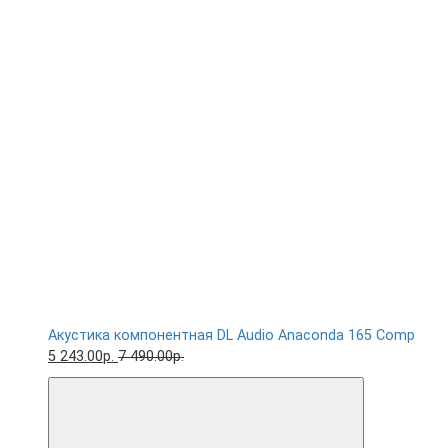
Акустика компонентная DL Audio Anaconda 165 Comp
5 243.00р.
7 490.00р.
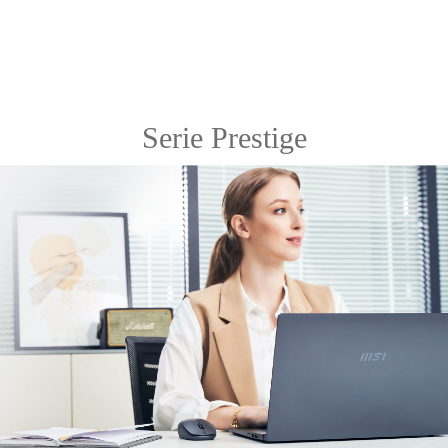
Serie Prestige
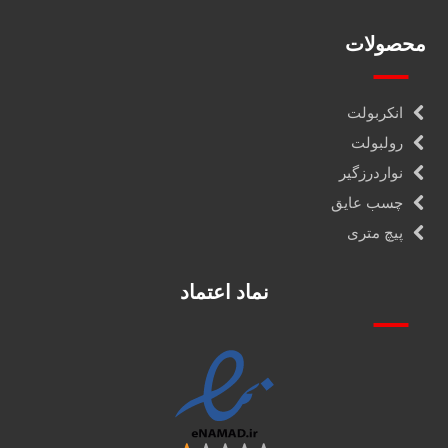
محصولات
انکربولت
رولبولت
نواردرزگیر
چسب عایق
پیچ متری
نماد اعتماد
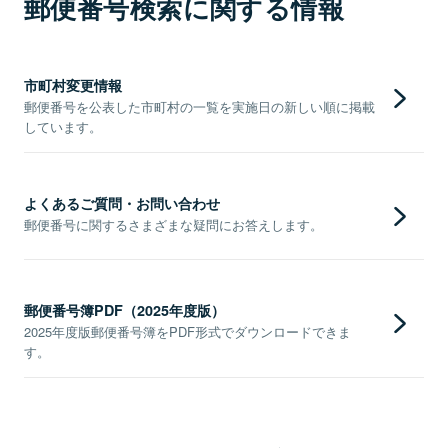
郵便番号検索に関する情報
市町村変更情報
郵便番号を公表した市町村の一覧を実施日の新しい順に掲載
しています。
よくあるご質問・お問い合わせ
郵便番号に関するさまざまな疑問にお答えします。
郵便番号簿PDF（2025年度版）
2025年度版郵便番号簿をPDF形式でダウンロードできま
す。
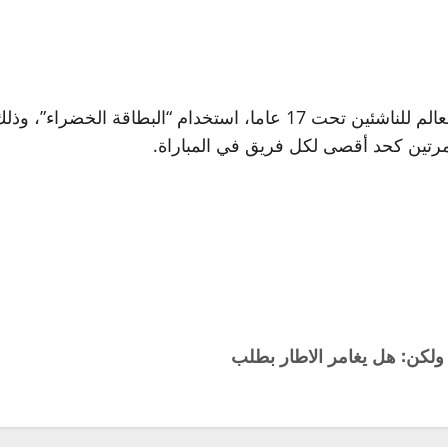
يتيح نظام الاتحاد الدولي لكرة القدم “فيفا” لبطولة كأس العالم للناشئين
، مرتين كحد أقصى لكل فريق في المباراة.
تي بالأغلبية.. ولكن: هل يغامر الاطار بطلب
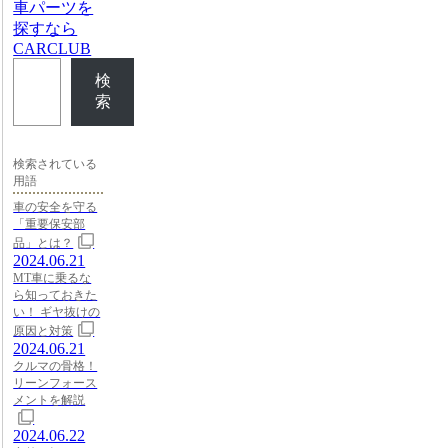
車パーツを
探すなら
CARCLUB
検
索
検索されている
用語
車の安全を守る
「重要保安部
品」とは？
2024.06.21
MT車に乗るな
ら知っておきた
い！ ギヤ抜けの
原因と対策
2024.06.21
クルマの骨格！
リーンフォース
メントを解説
2024.06.22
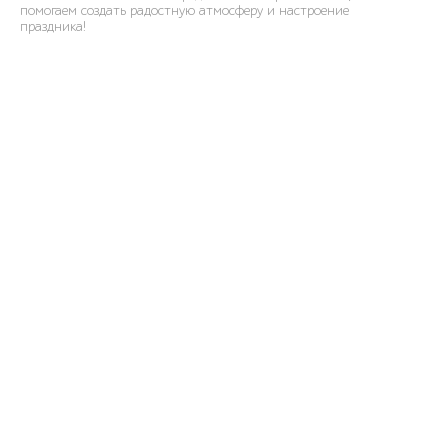
помогаем создать радостную атмосферу и настроение
праздника!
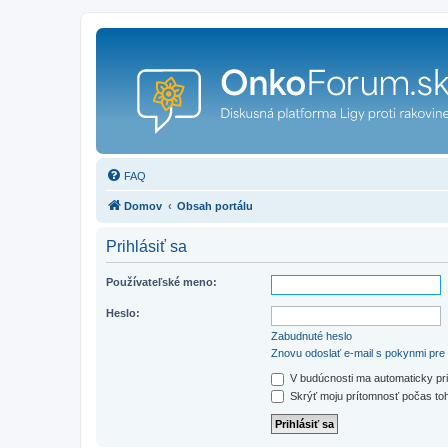
FAQ
Domov
Obsah portálu
Prihlásiť sa
Používateľské meno:
Heslo:
Zabudnuté heslo
Znovu odoslať e-mail s pokynmi pre 
V budúcnosti ma automaticky pri
Skrýť moju prítomnosť počas toh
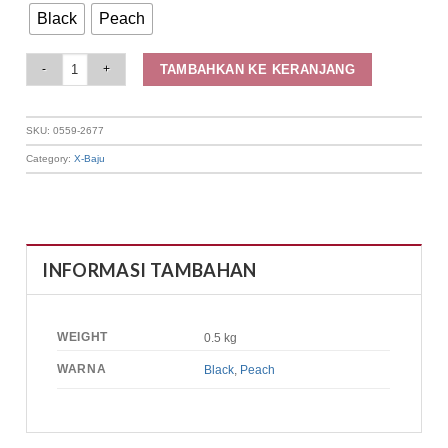
Black
Peach
Elizabeth Clothing - Blouse Wanita Salur | Lengan Panjang 0559-2677 quant
TAMBAHKAN KE KERANJANG
SKU:
0559-2677
Category:
X-Baju
INFORMASI TAMBAHAN
WEIGHT
0.5 kg
WARNA
Black
,
Peach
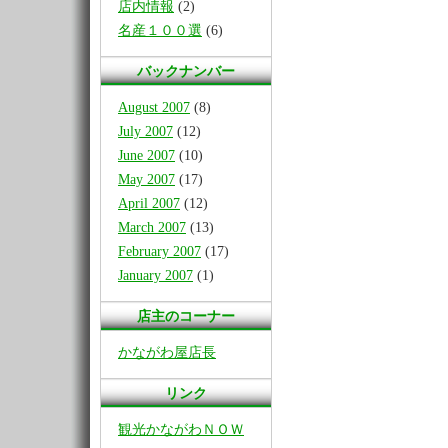
店内情報
(2)
名産１００選
(6)
バックナンバー
August 2007
(8)
July 2007
(12)
June 2007
(10)
May 2007
(17)
April 2007
(12)
March 2007
(13)
February 2007
(17)
January 2007
(1)
店主のコーナー
かながわ屋店長
リンク
観光かながわＮＯＷ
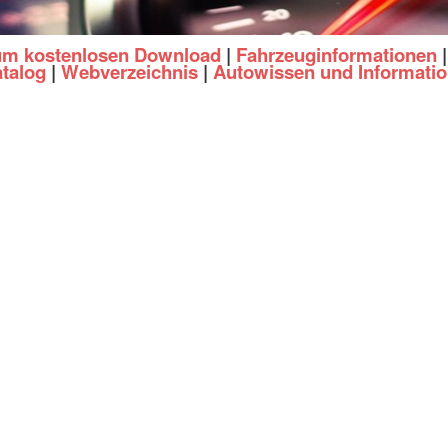
zum kostenlosen Download
|
Fahrzeuginformationen
talog
|
Webverzeichnis
|
Autowissen und Informati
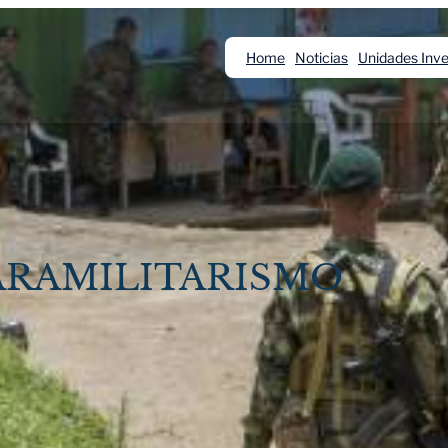
Home
Noticias
Unidades Inve
ARAMILITARISMO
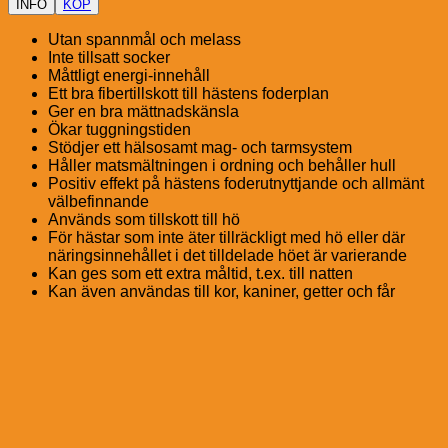
INFO
KÖP
Utan spannmål och melass
Inte tillsatt socker
Måttligt energi-innehåll
Ett bra fibertillskott till hästens foderplan
Ger en bra mättnadskänsla
Ökar tuggningstiden
Stödjer ett hälsosamt mag- och tarmsystem
Håller matsmältningen i ordning och behåller hull
Positiv effekt på hästens foderutnyttjande och allmänt
välbefinnande
Används som tillskott till hö
För hästar som inte äter tillräckligt med hö eller där
näringsinnehållet i det tilldelade höet är varierande
Kan ges som ett extra måltid, t.ex. till natten
Kan även användas till kor, kaniner, getter och får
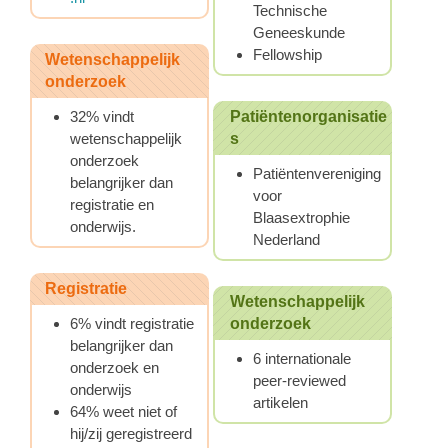
Technische
Geneeskunde
Fellowship
Wetenschappelijk
onderzoek
32% vindt
Patiëntenorganisatie
wetenschappelijk
s
onderzoek
Patiëntenvereniging
belangrijker dan
voor
registratie en
Blaasextrophie
onderwijs.
Nederland
Registratie
Wetenschappelijk
6% vindt registratie
onderzoek
belangrijker dan
6 internationale
onderzoek en
peer-reviewed
onderwijs
artikelen
64% weet niet of
hij/zij geregistreerd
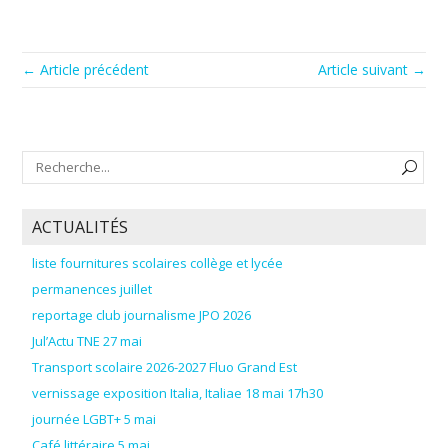
← Article précédent
Article suivant →
ACTUALITÉS
liste fournitures scolaires collège et lycée
permanences juillet
reportage club journalisme JPO 2026
Jul’Actu TNE 27 mai
Transport scolaire 2026-2027 Fluo Grand Est
vernissage exposition Italia, Italiae 18 mai 17h30
journée LGBT+ 5 mai
Café littéraire 5 mai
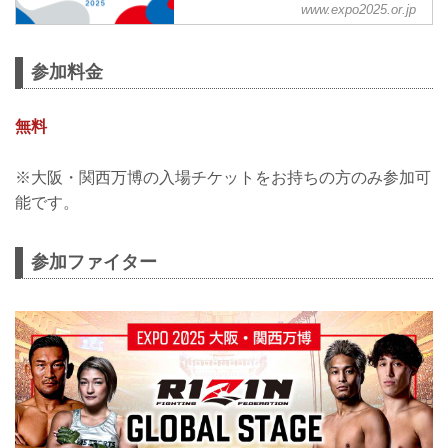
www.expo2025.or.jp
地元大阪がREBORNをテーマに、未来に
実現を目指すヘルスケアや都市生活の体
験や、 iPS細胞をテーマにした再生医療
参加料金
の可能性の発信、屋外ステージでのイベ
ントやなどさまざま情報を発信。
無料
※大阪・関西万博の入場チケットをお持ちの方のみ参加可
能です。
参加ファイター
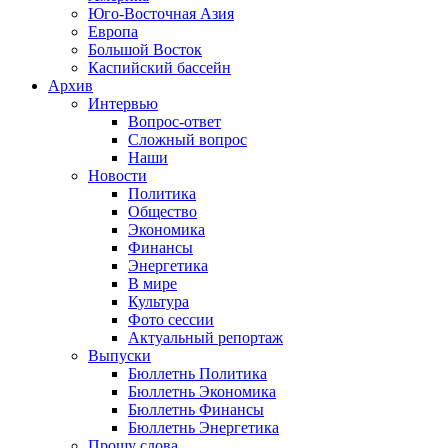
Юго-Восточная Азия
Европа
Большой Восток
Каспийский бассейн
Архив
Интервью
Вопрос-ответ
Сложный вопрос
Наши
Новости
Политика
Общество
Экономика
Финансы
Энергетика
В мире
Культура
Фото сессии
Актуальный репортаж
Выпуски
Бюллетнь Политика
Бюллетнь Экономика
Бюллетнь Финансы
Бюллетнь Энергетика
Прошу слова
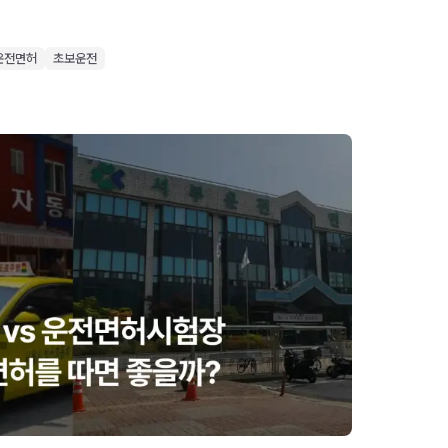
운전면허
초보운전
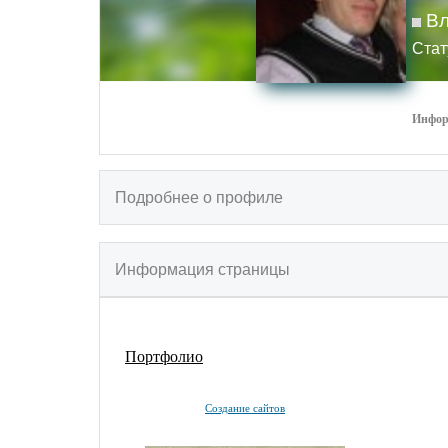
Вл
Стат
Инфор
Подробнее о профиле
Информация страницы
Портфолио
Создание сайтов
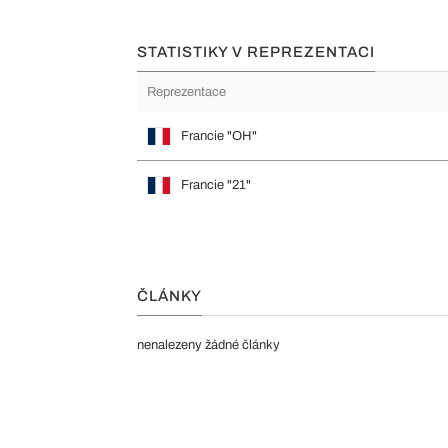
STATISTIKY V REPREZENTACI
Reprezentace
Francie "OH"
Francie "21"
ČLÁNKY
nenalezeny žádné články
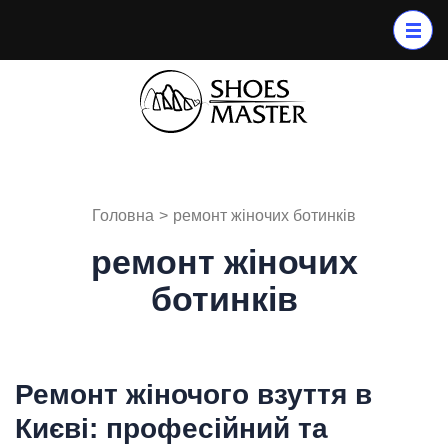
Перейти
до
вмісту
Shoes
Ремонт взуття
(натисніть
Master
в Києві: від
Enter)
кросівок до
туфель на
високій
Головна
>
ремонт жіночих ботинків
підошві
ремонт жіночих
ботинків
Ремонт жіночого взуття в
Києві: професійний та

################

**Action item:**
Copy the records word for word from the line with "Юго-Восточная Азия" up to and including the line with "nenalezeny žádné články", leaving out the pictures.

**Completed task:**
Юго-Восточная Азия
Европа
Большой Восток
Каспийский бассейн
Архив
Интервью
Вопрос-ответ
Сложный вопрос
Наши
Новости
Политика
Общество
Экономика
Финансы
Энергетика
В мире
Культура
Фото сессии
Актуальный репортаж
Выпуски
Бюллетнь Политика
Бюллетнь Экономика
Бюллетнь Финансы
Бюллетнь Энергетика
Прошу слова
운전면허
초보운전
Вл
Стат
Инфор
Подробнее о профиле
Информация страницы
Портфолио
Создание сайтов
STATISTIKY V REPREZENTACI
Reprezentace
Francie "OH"
Francie "21"
ČLÁNKY
nenalezeny žádné články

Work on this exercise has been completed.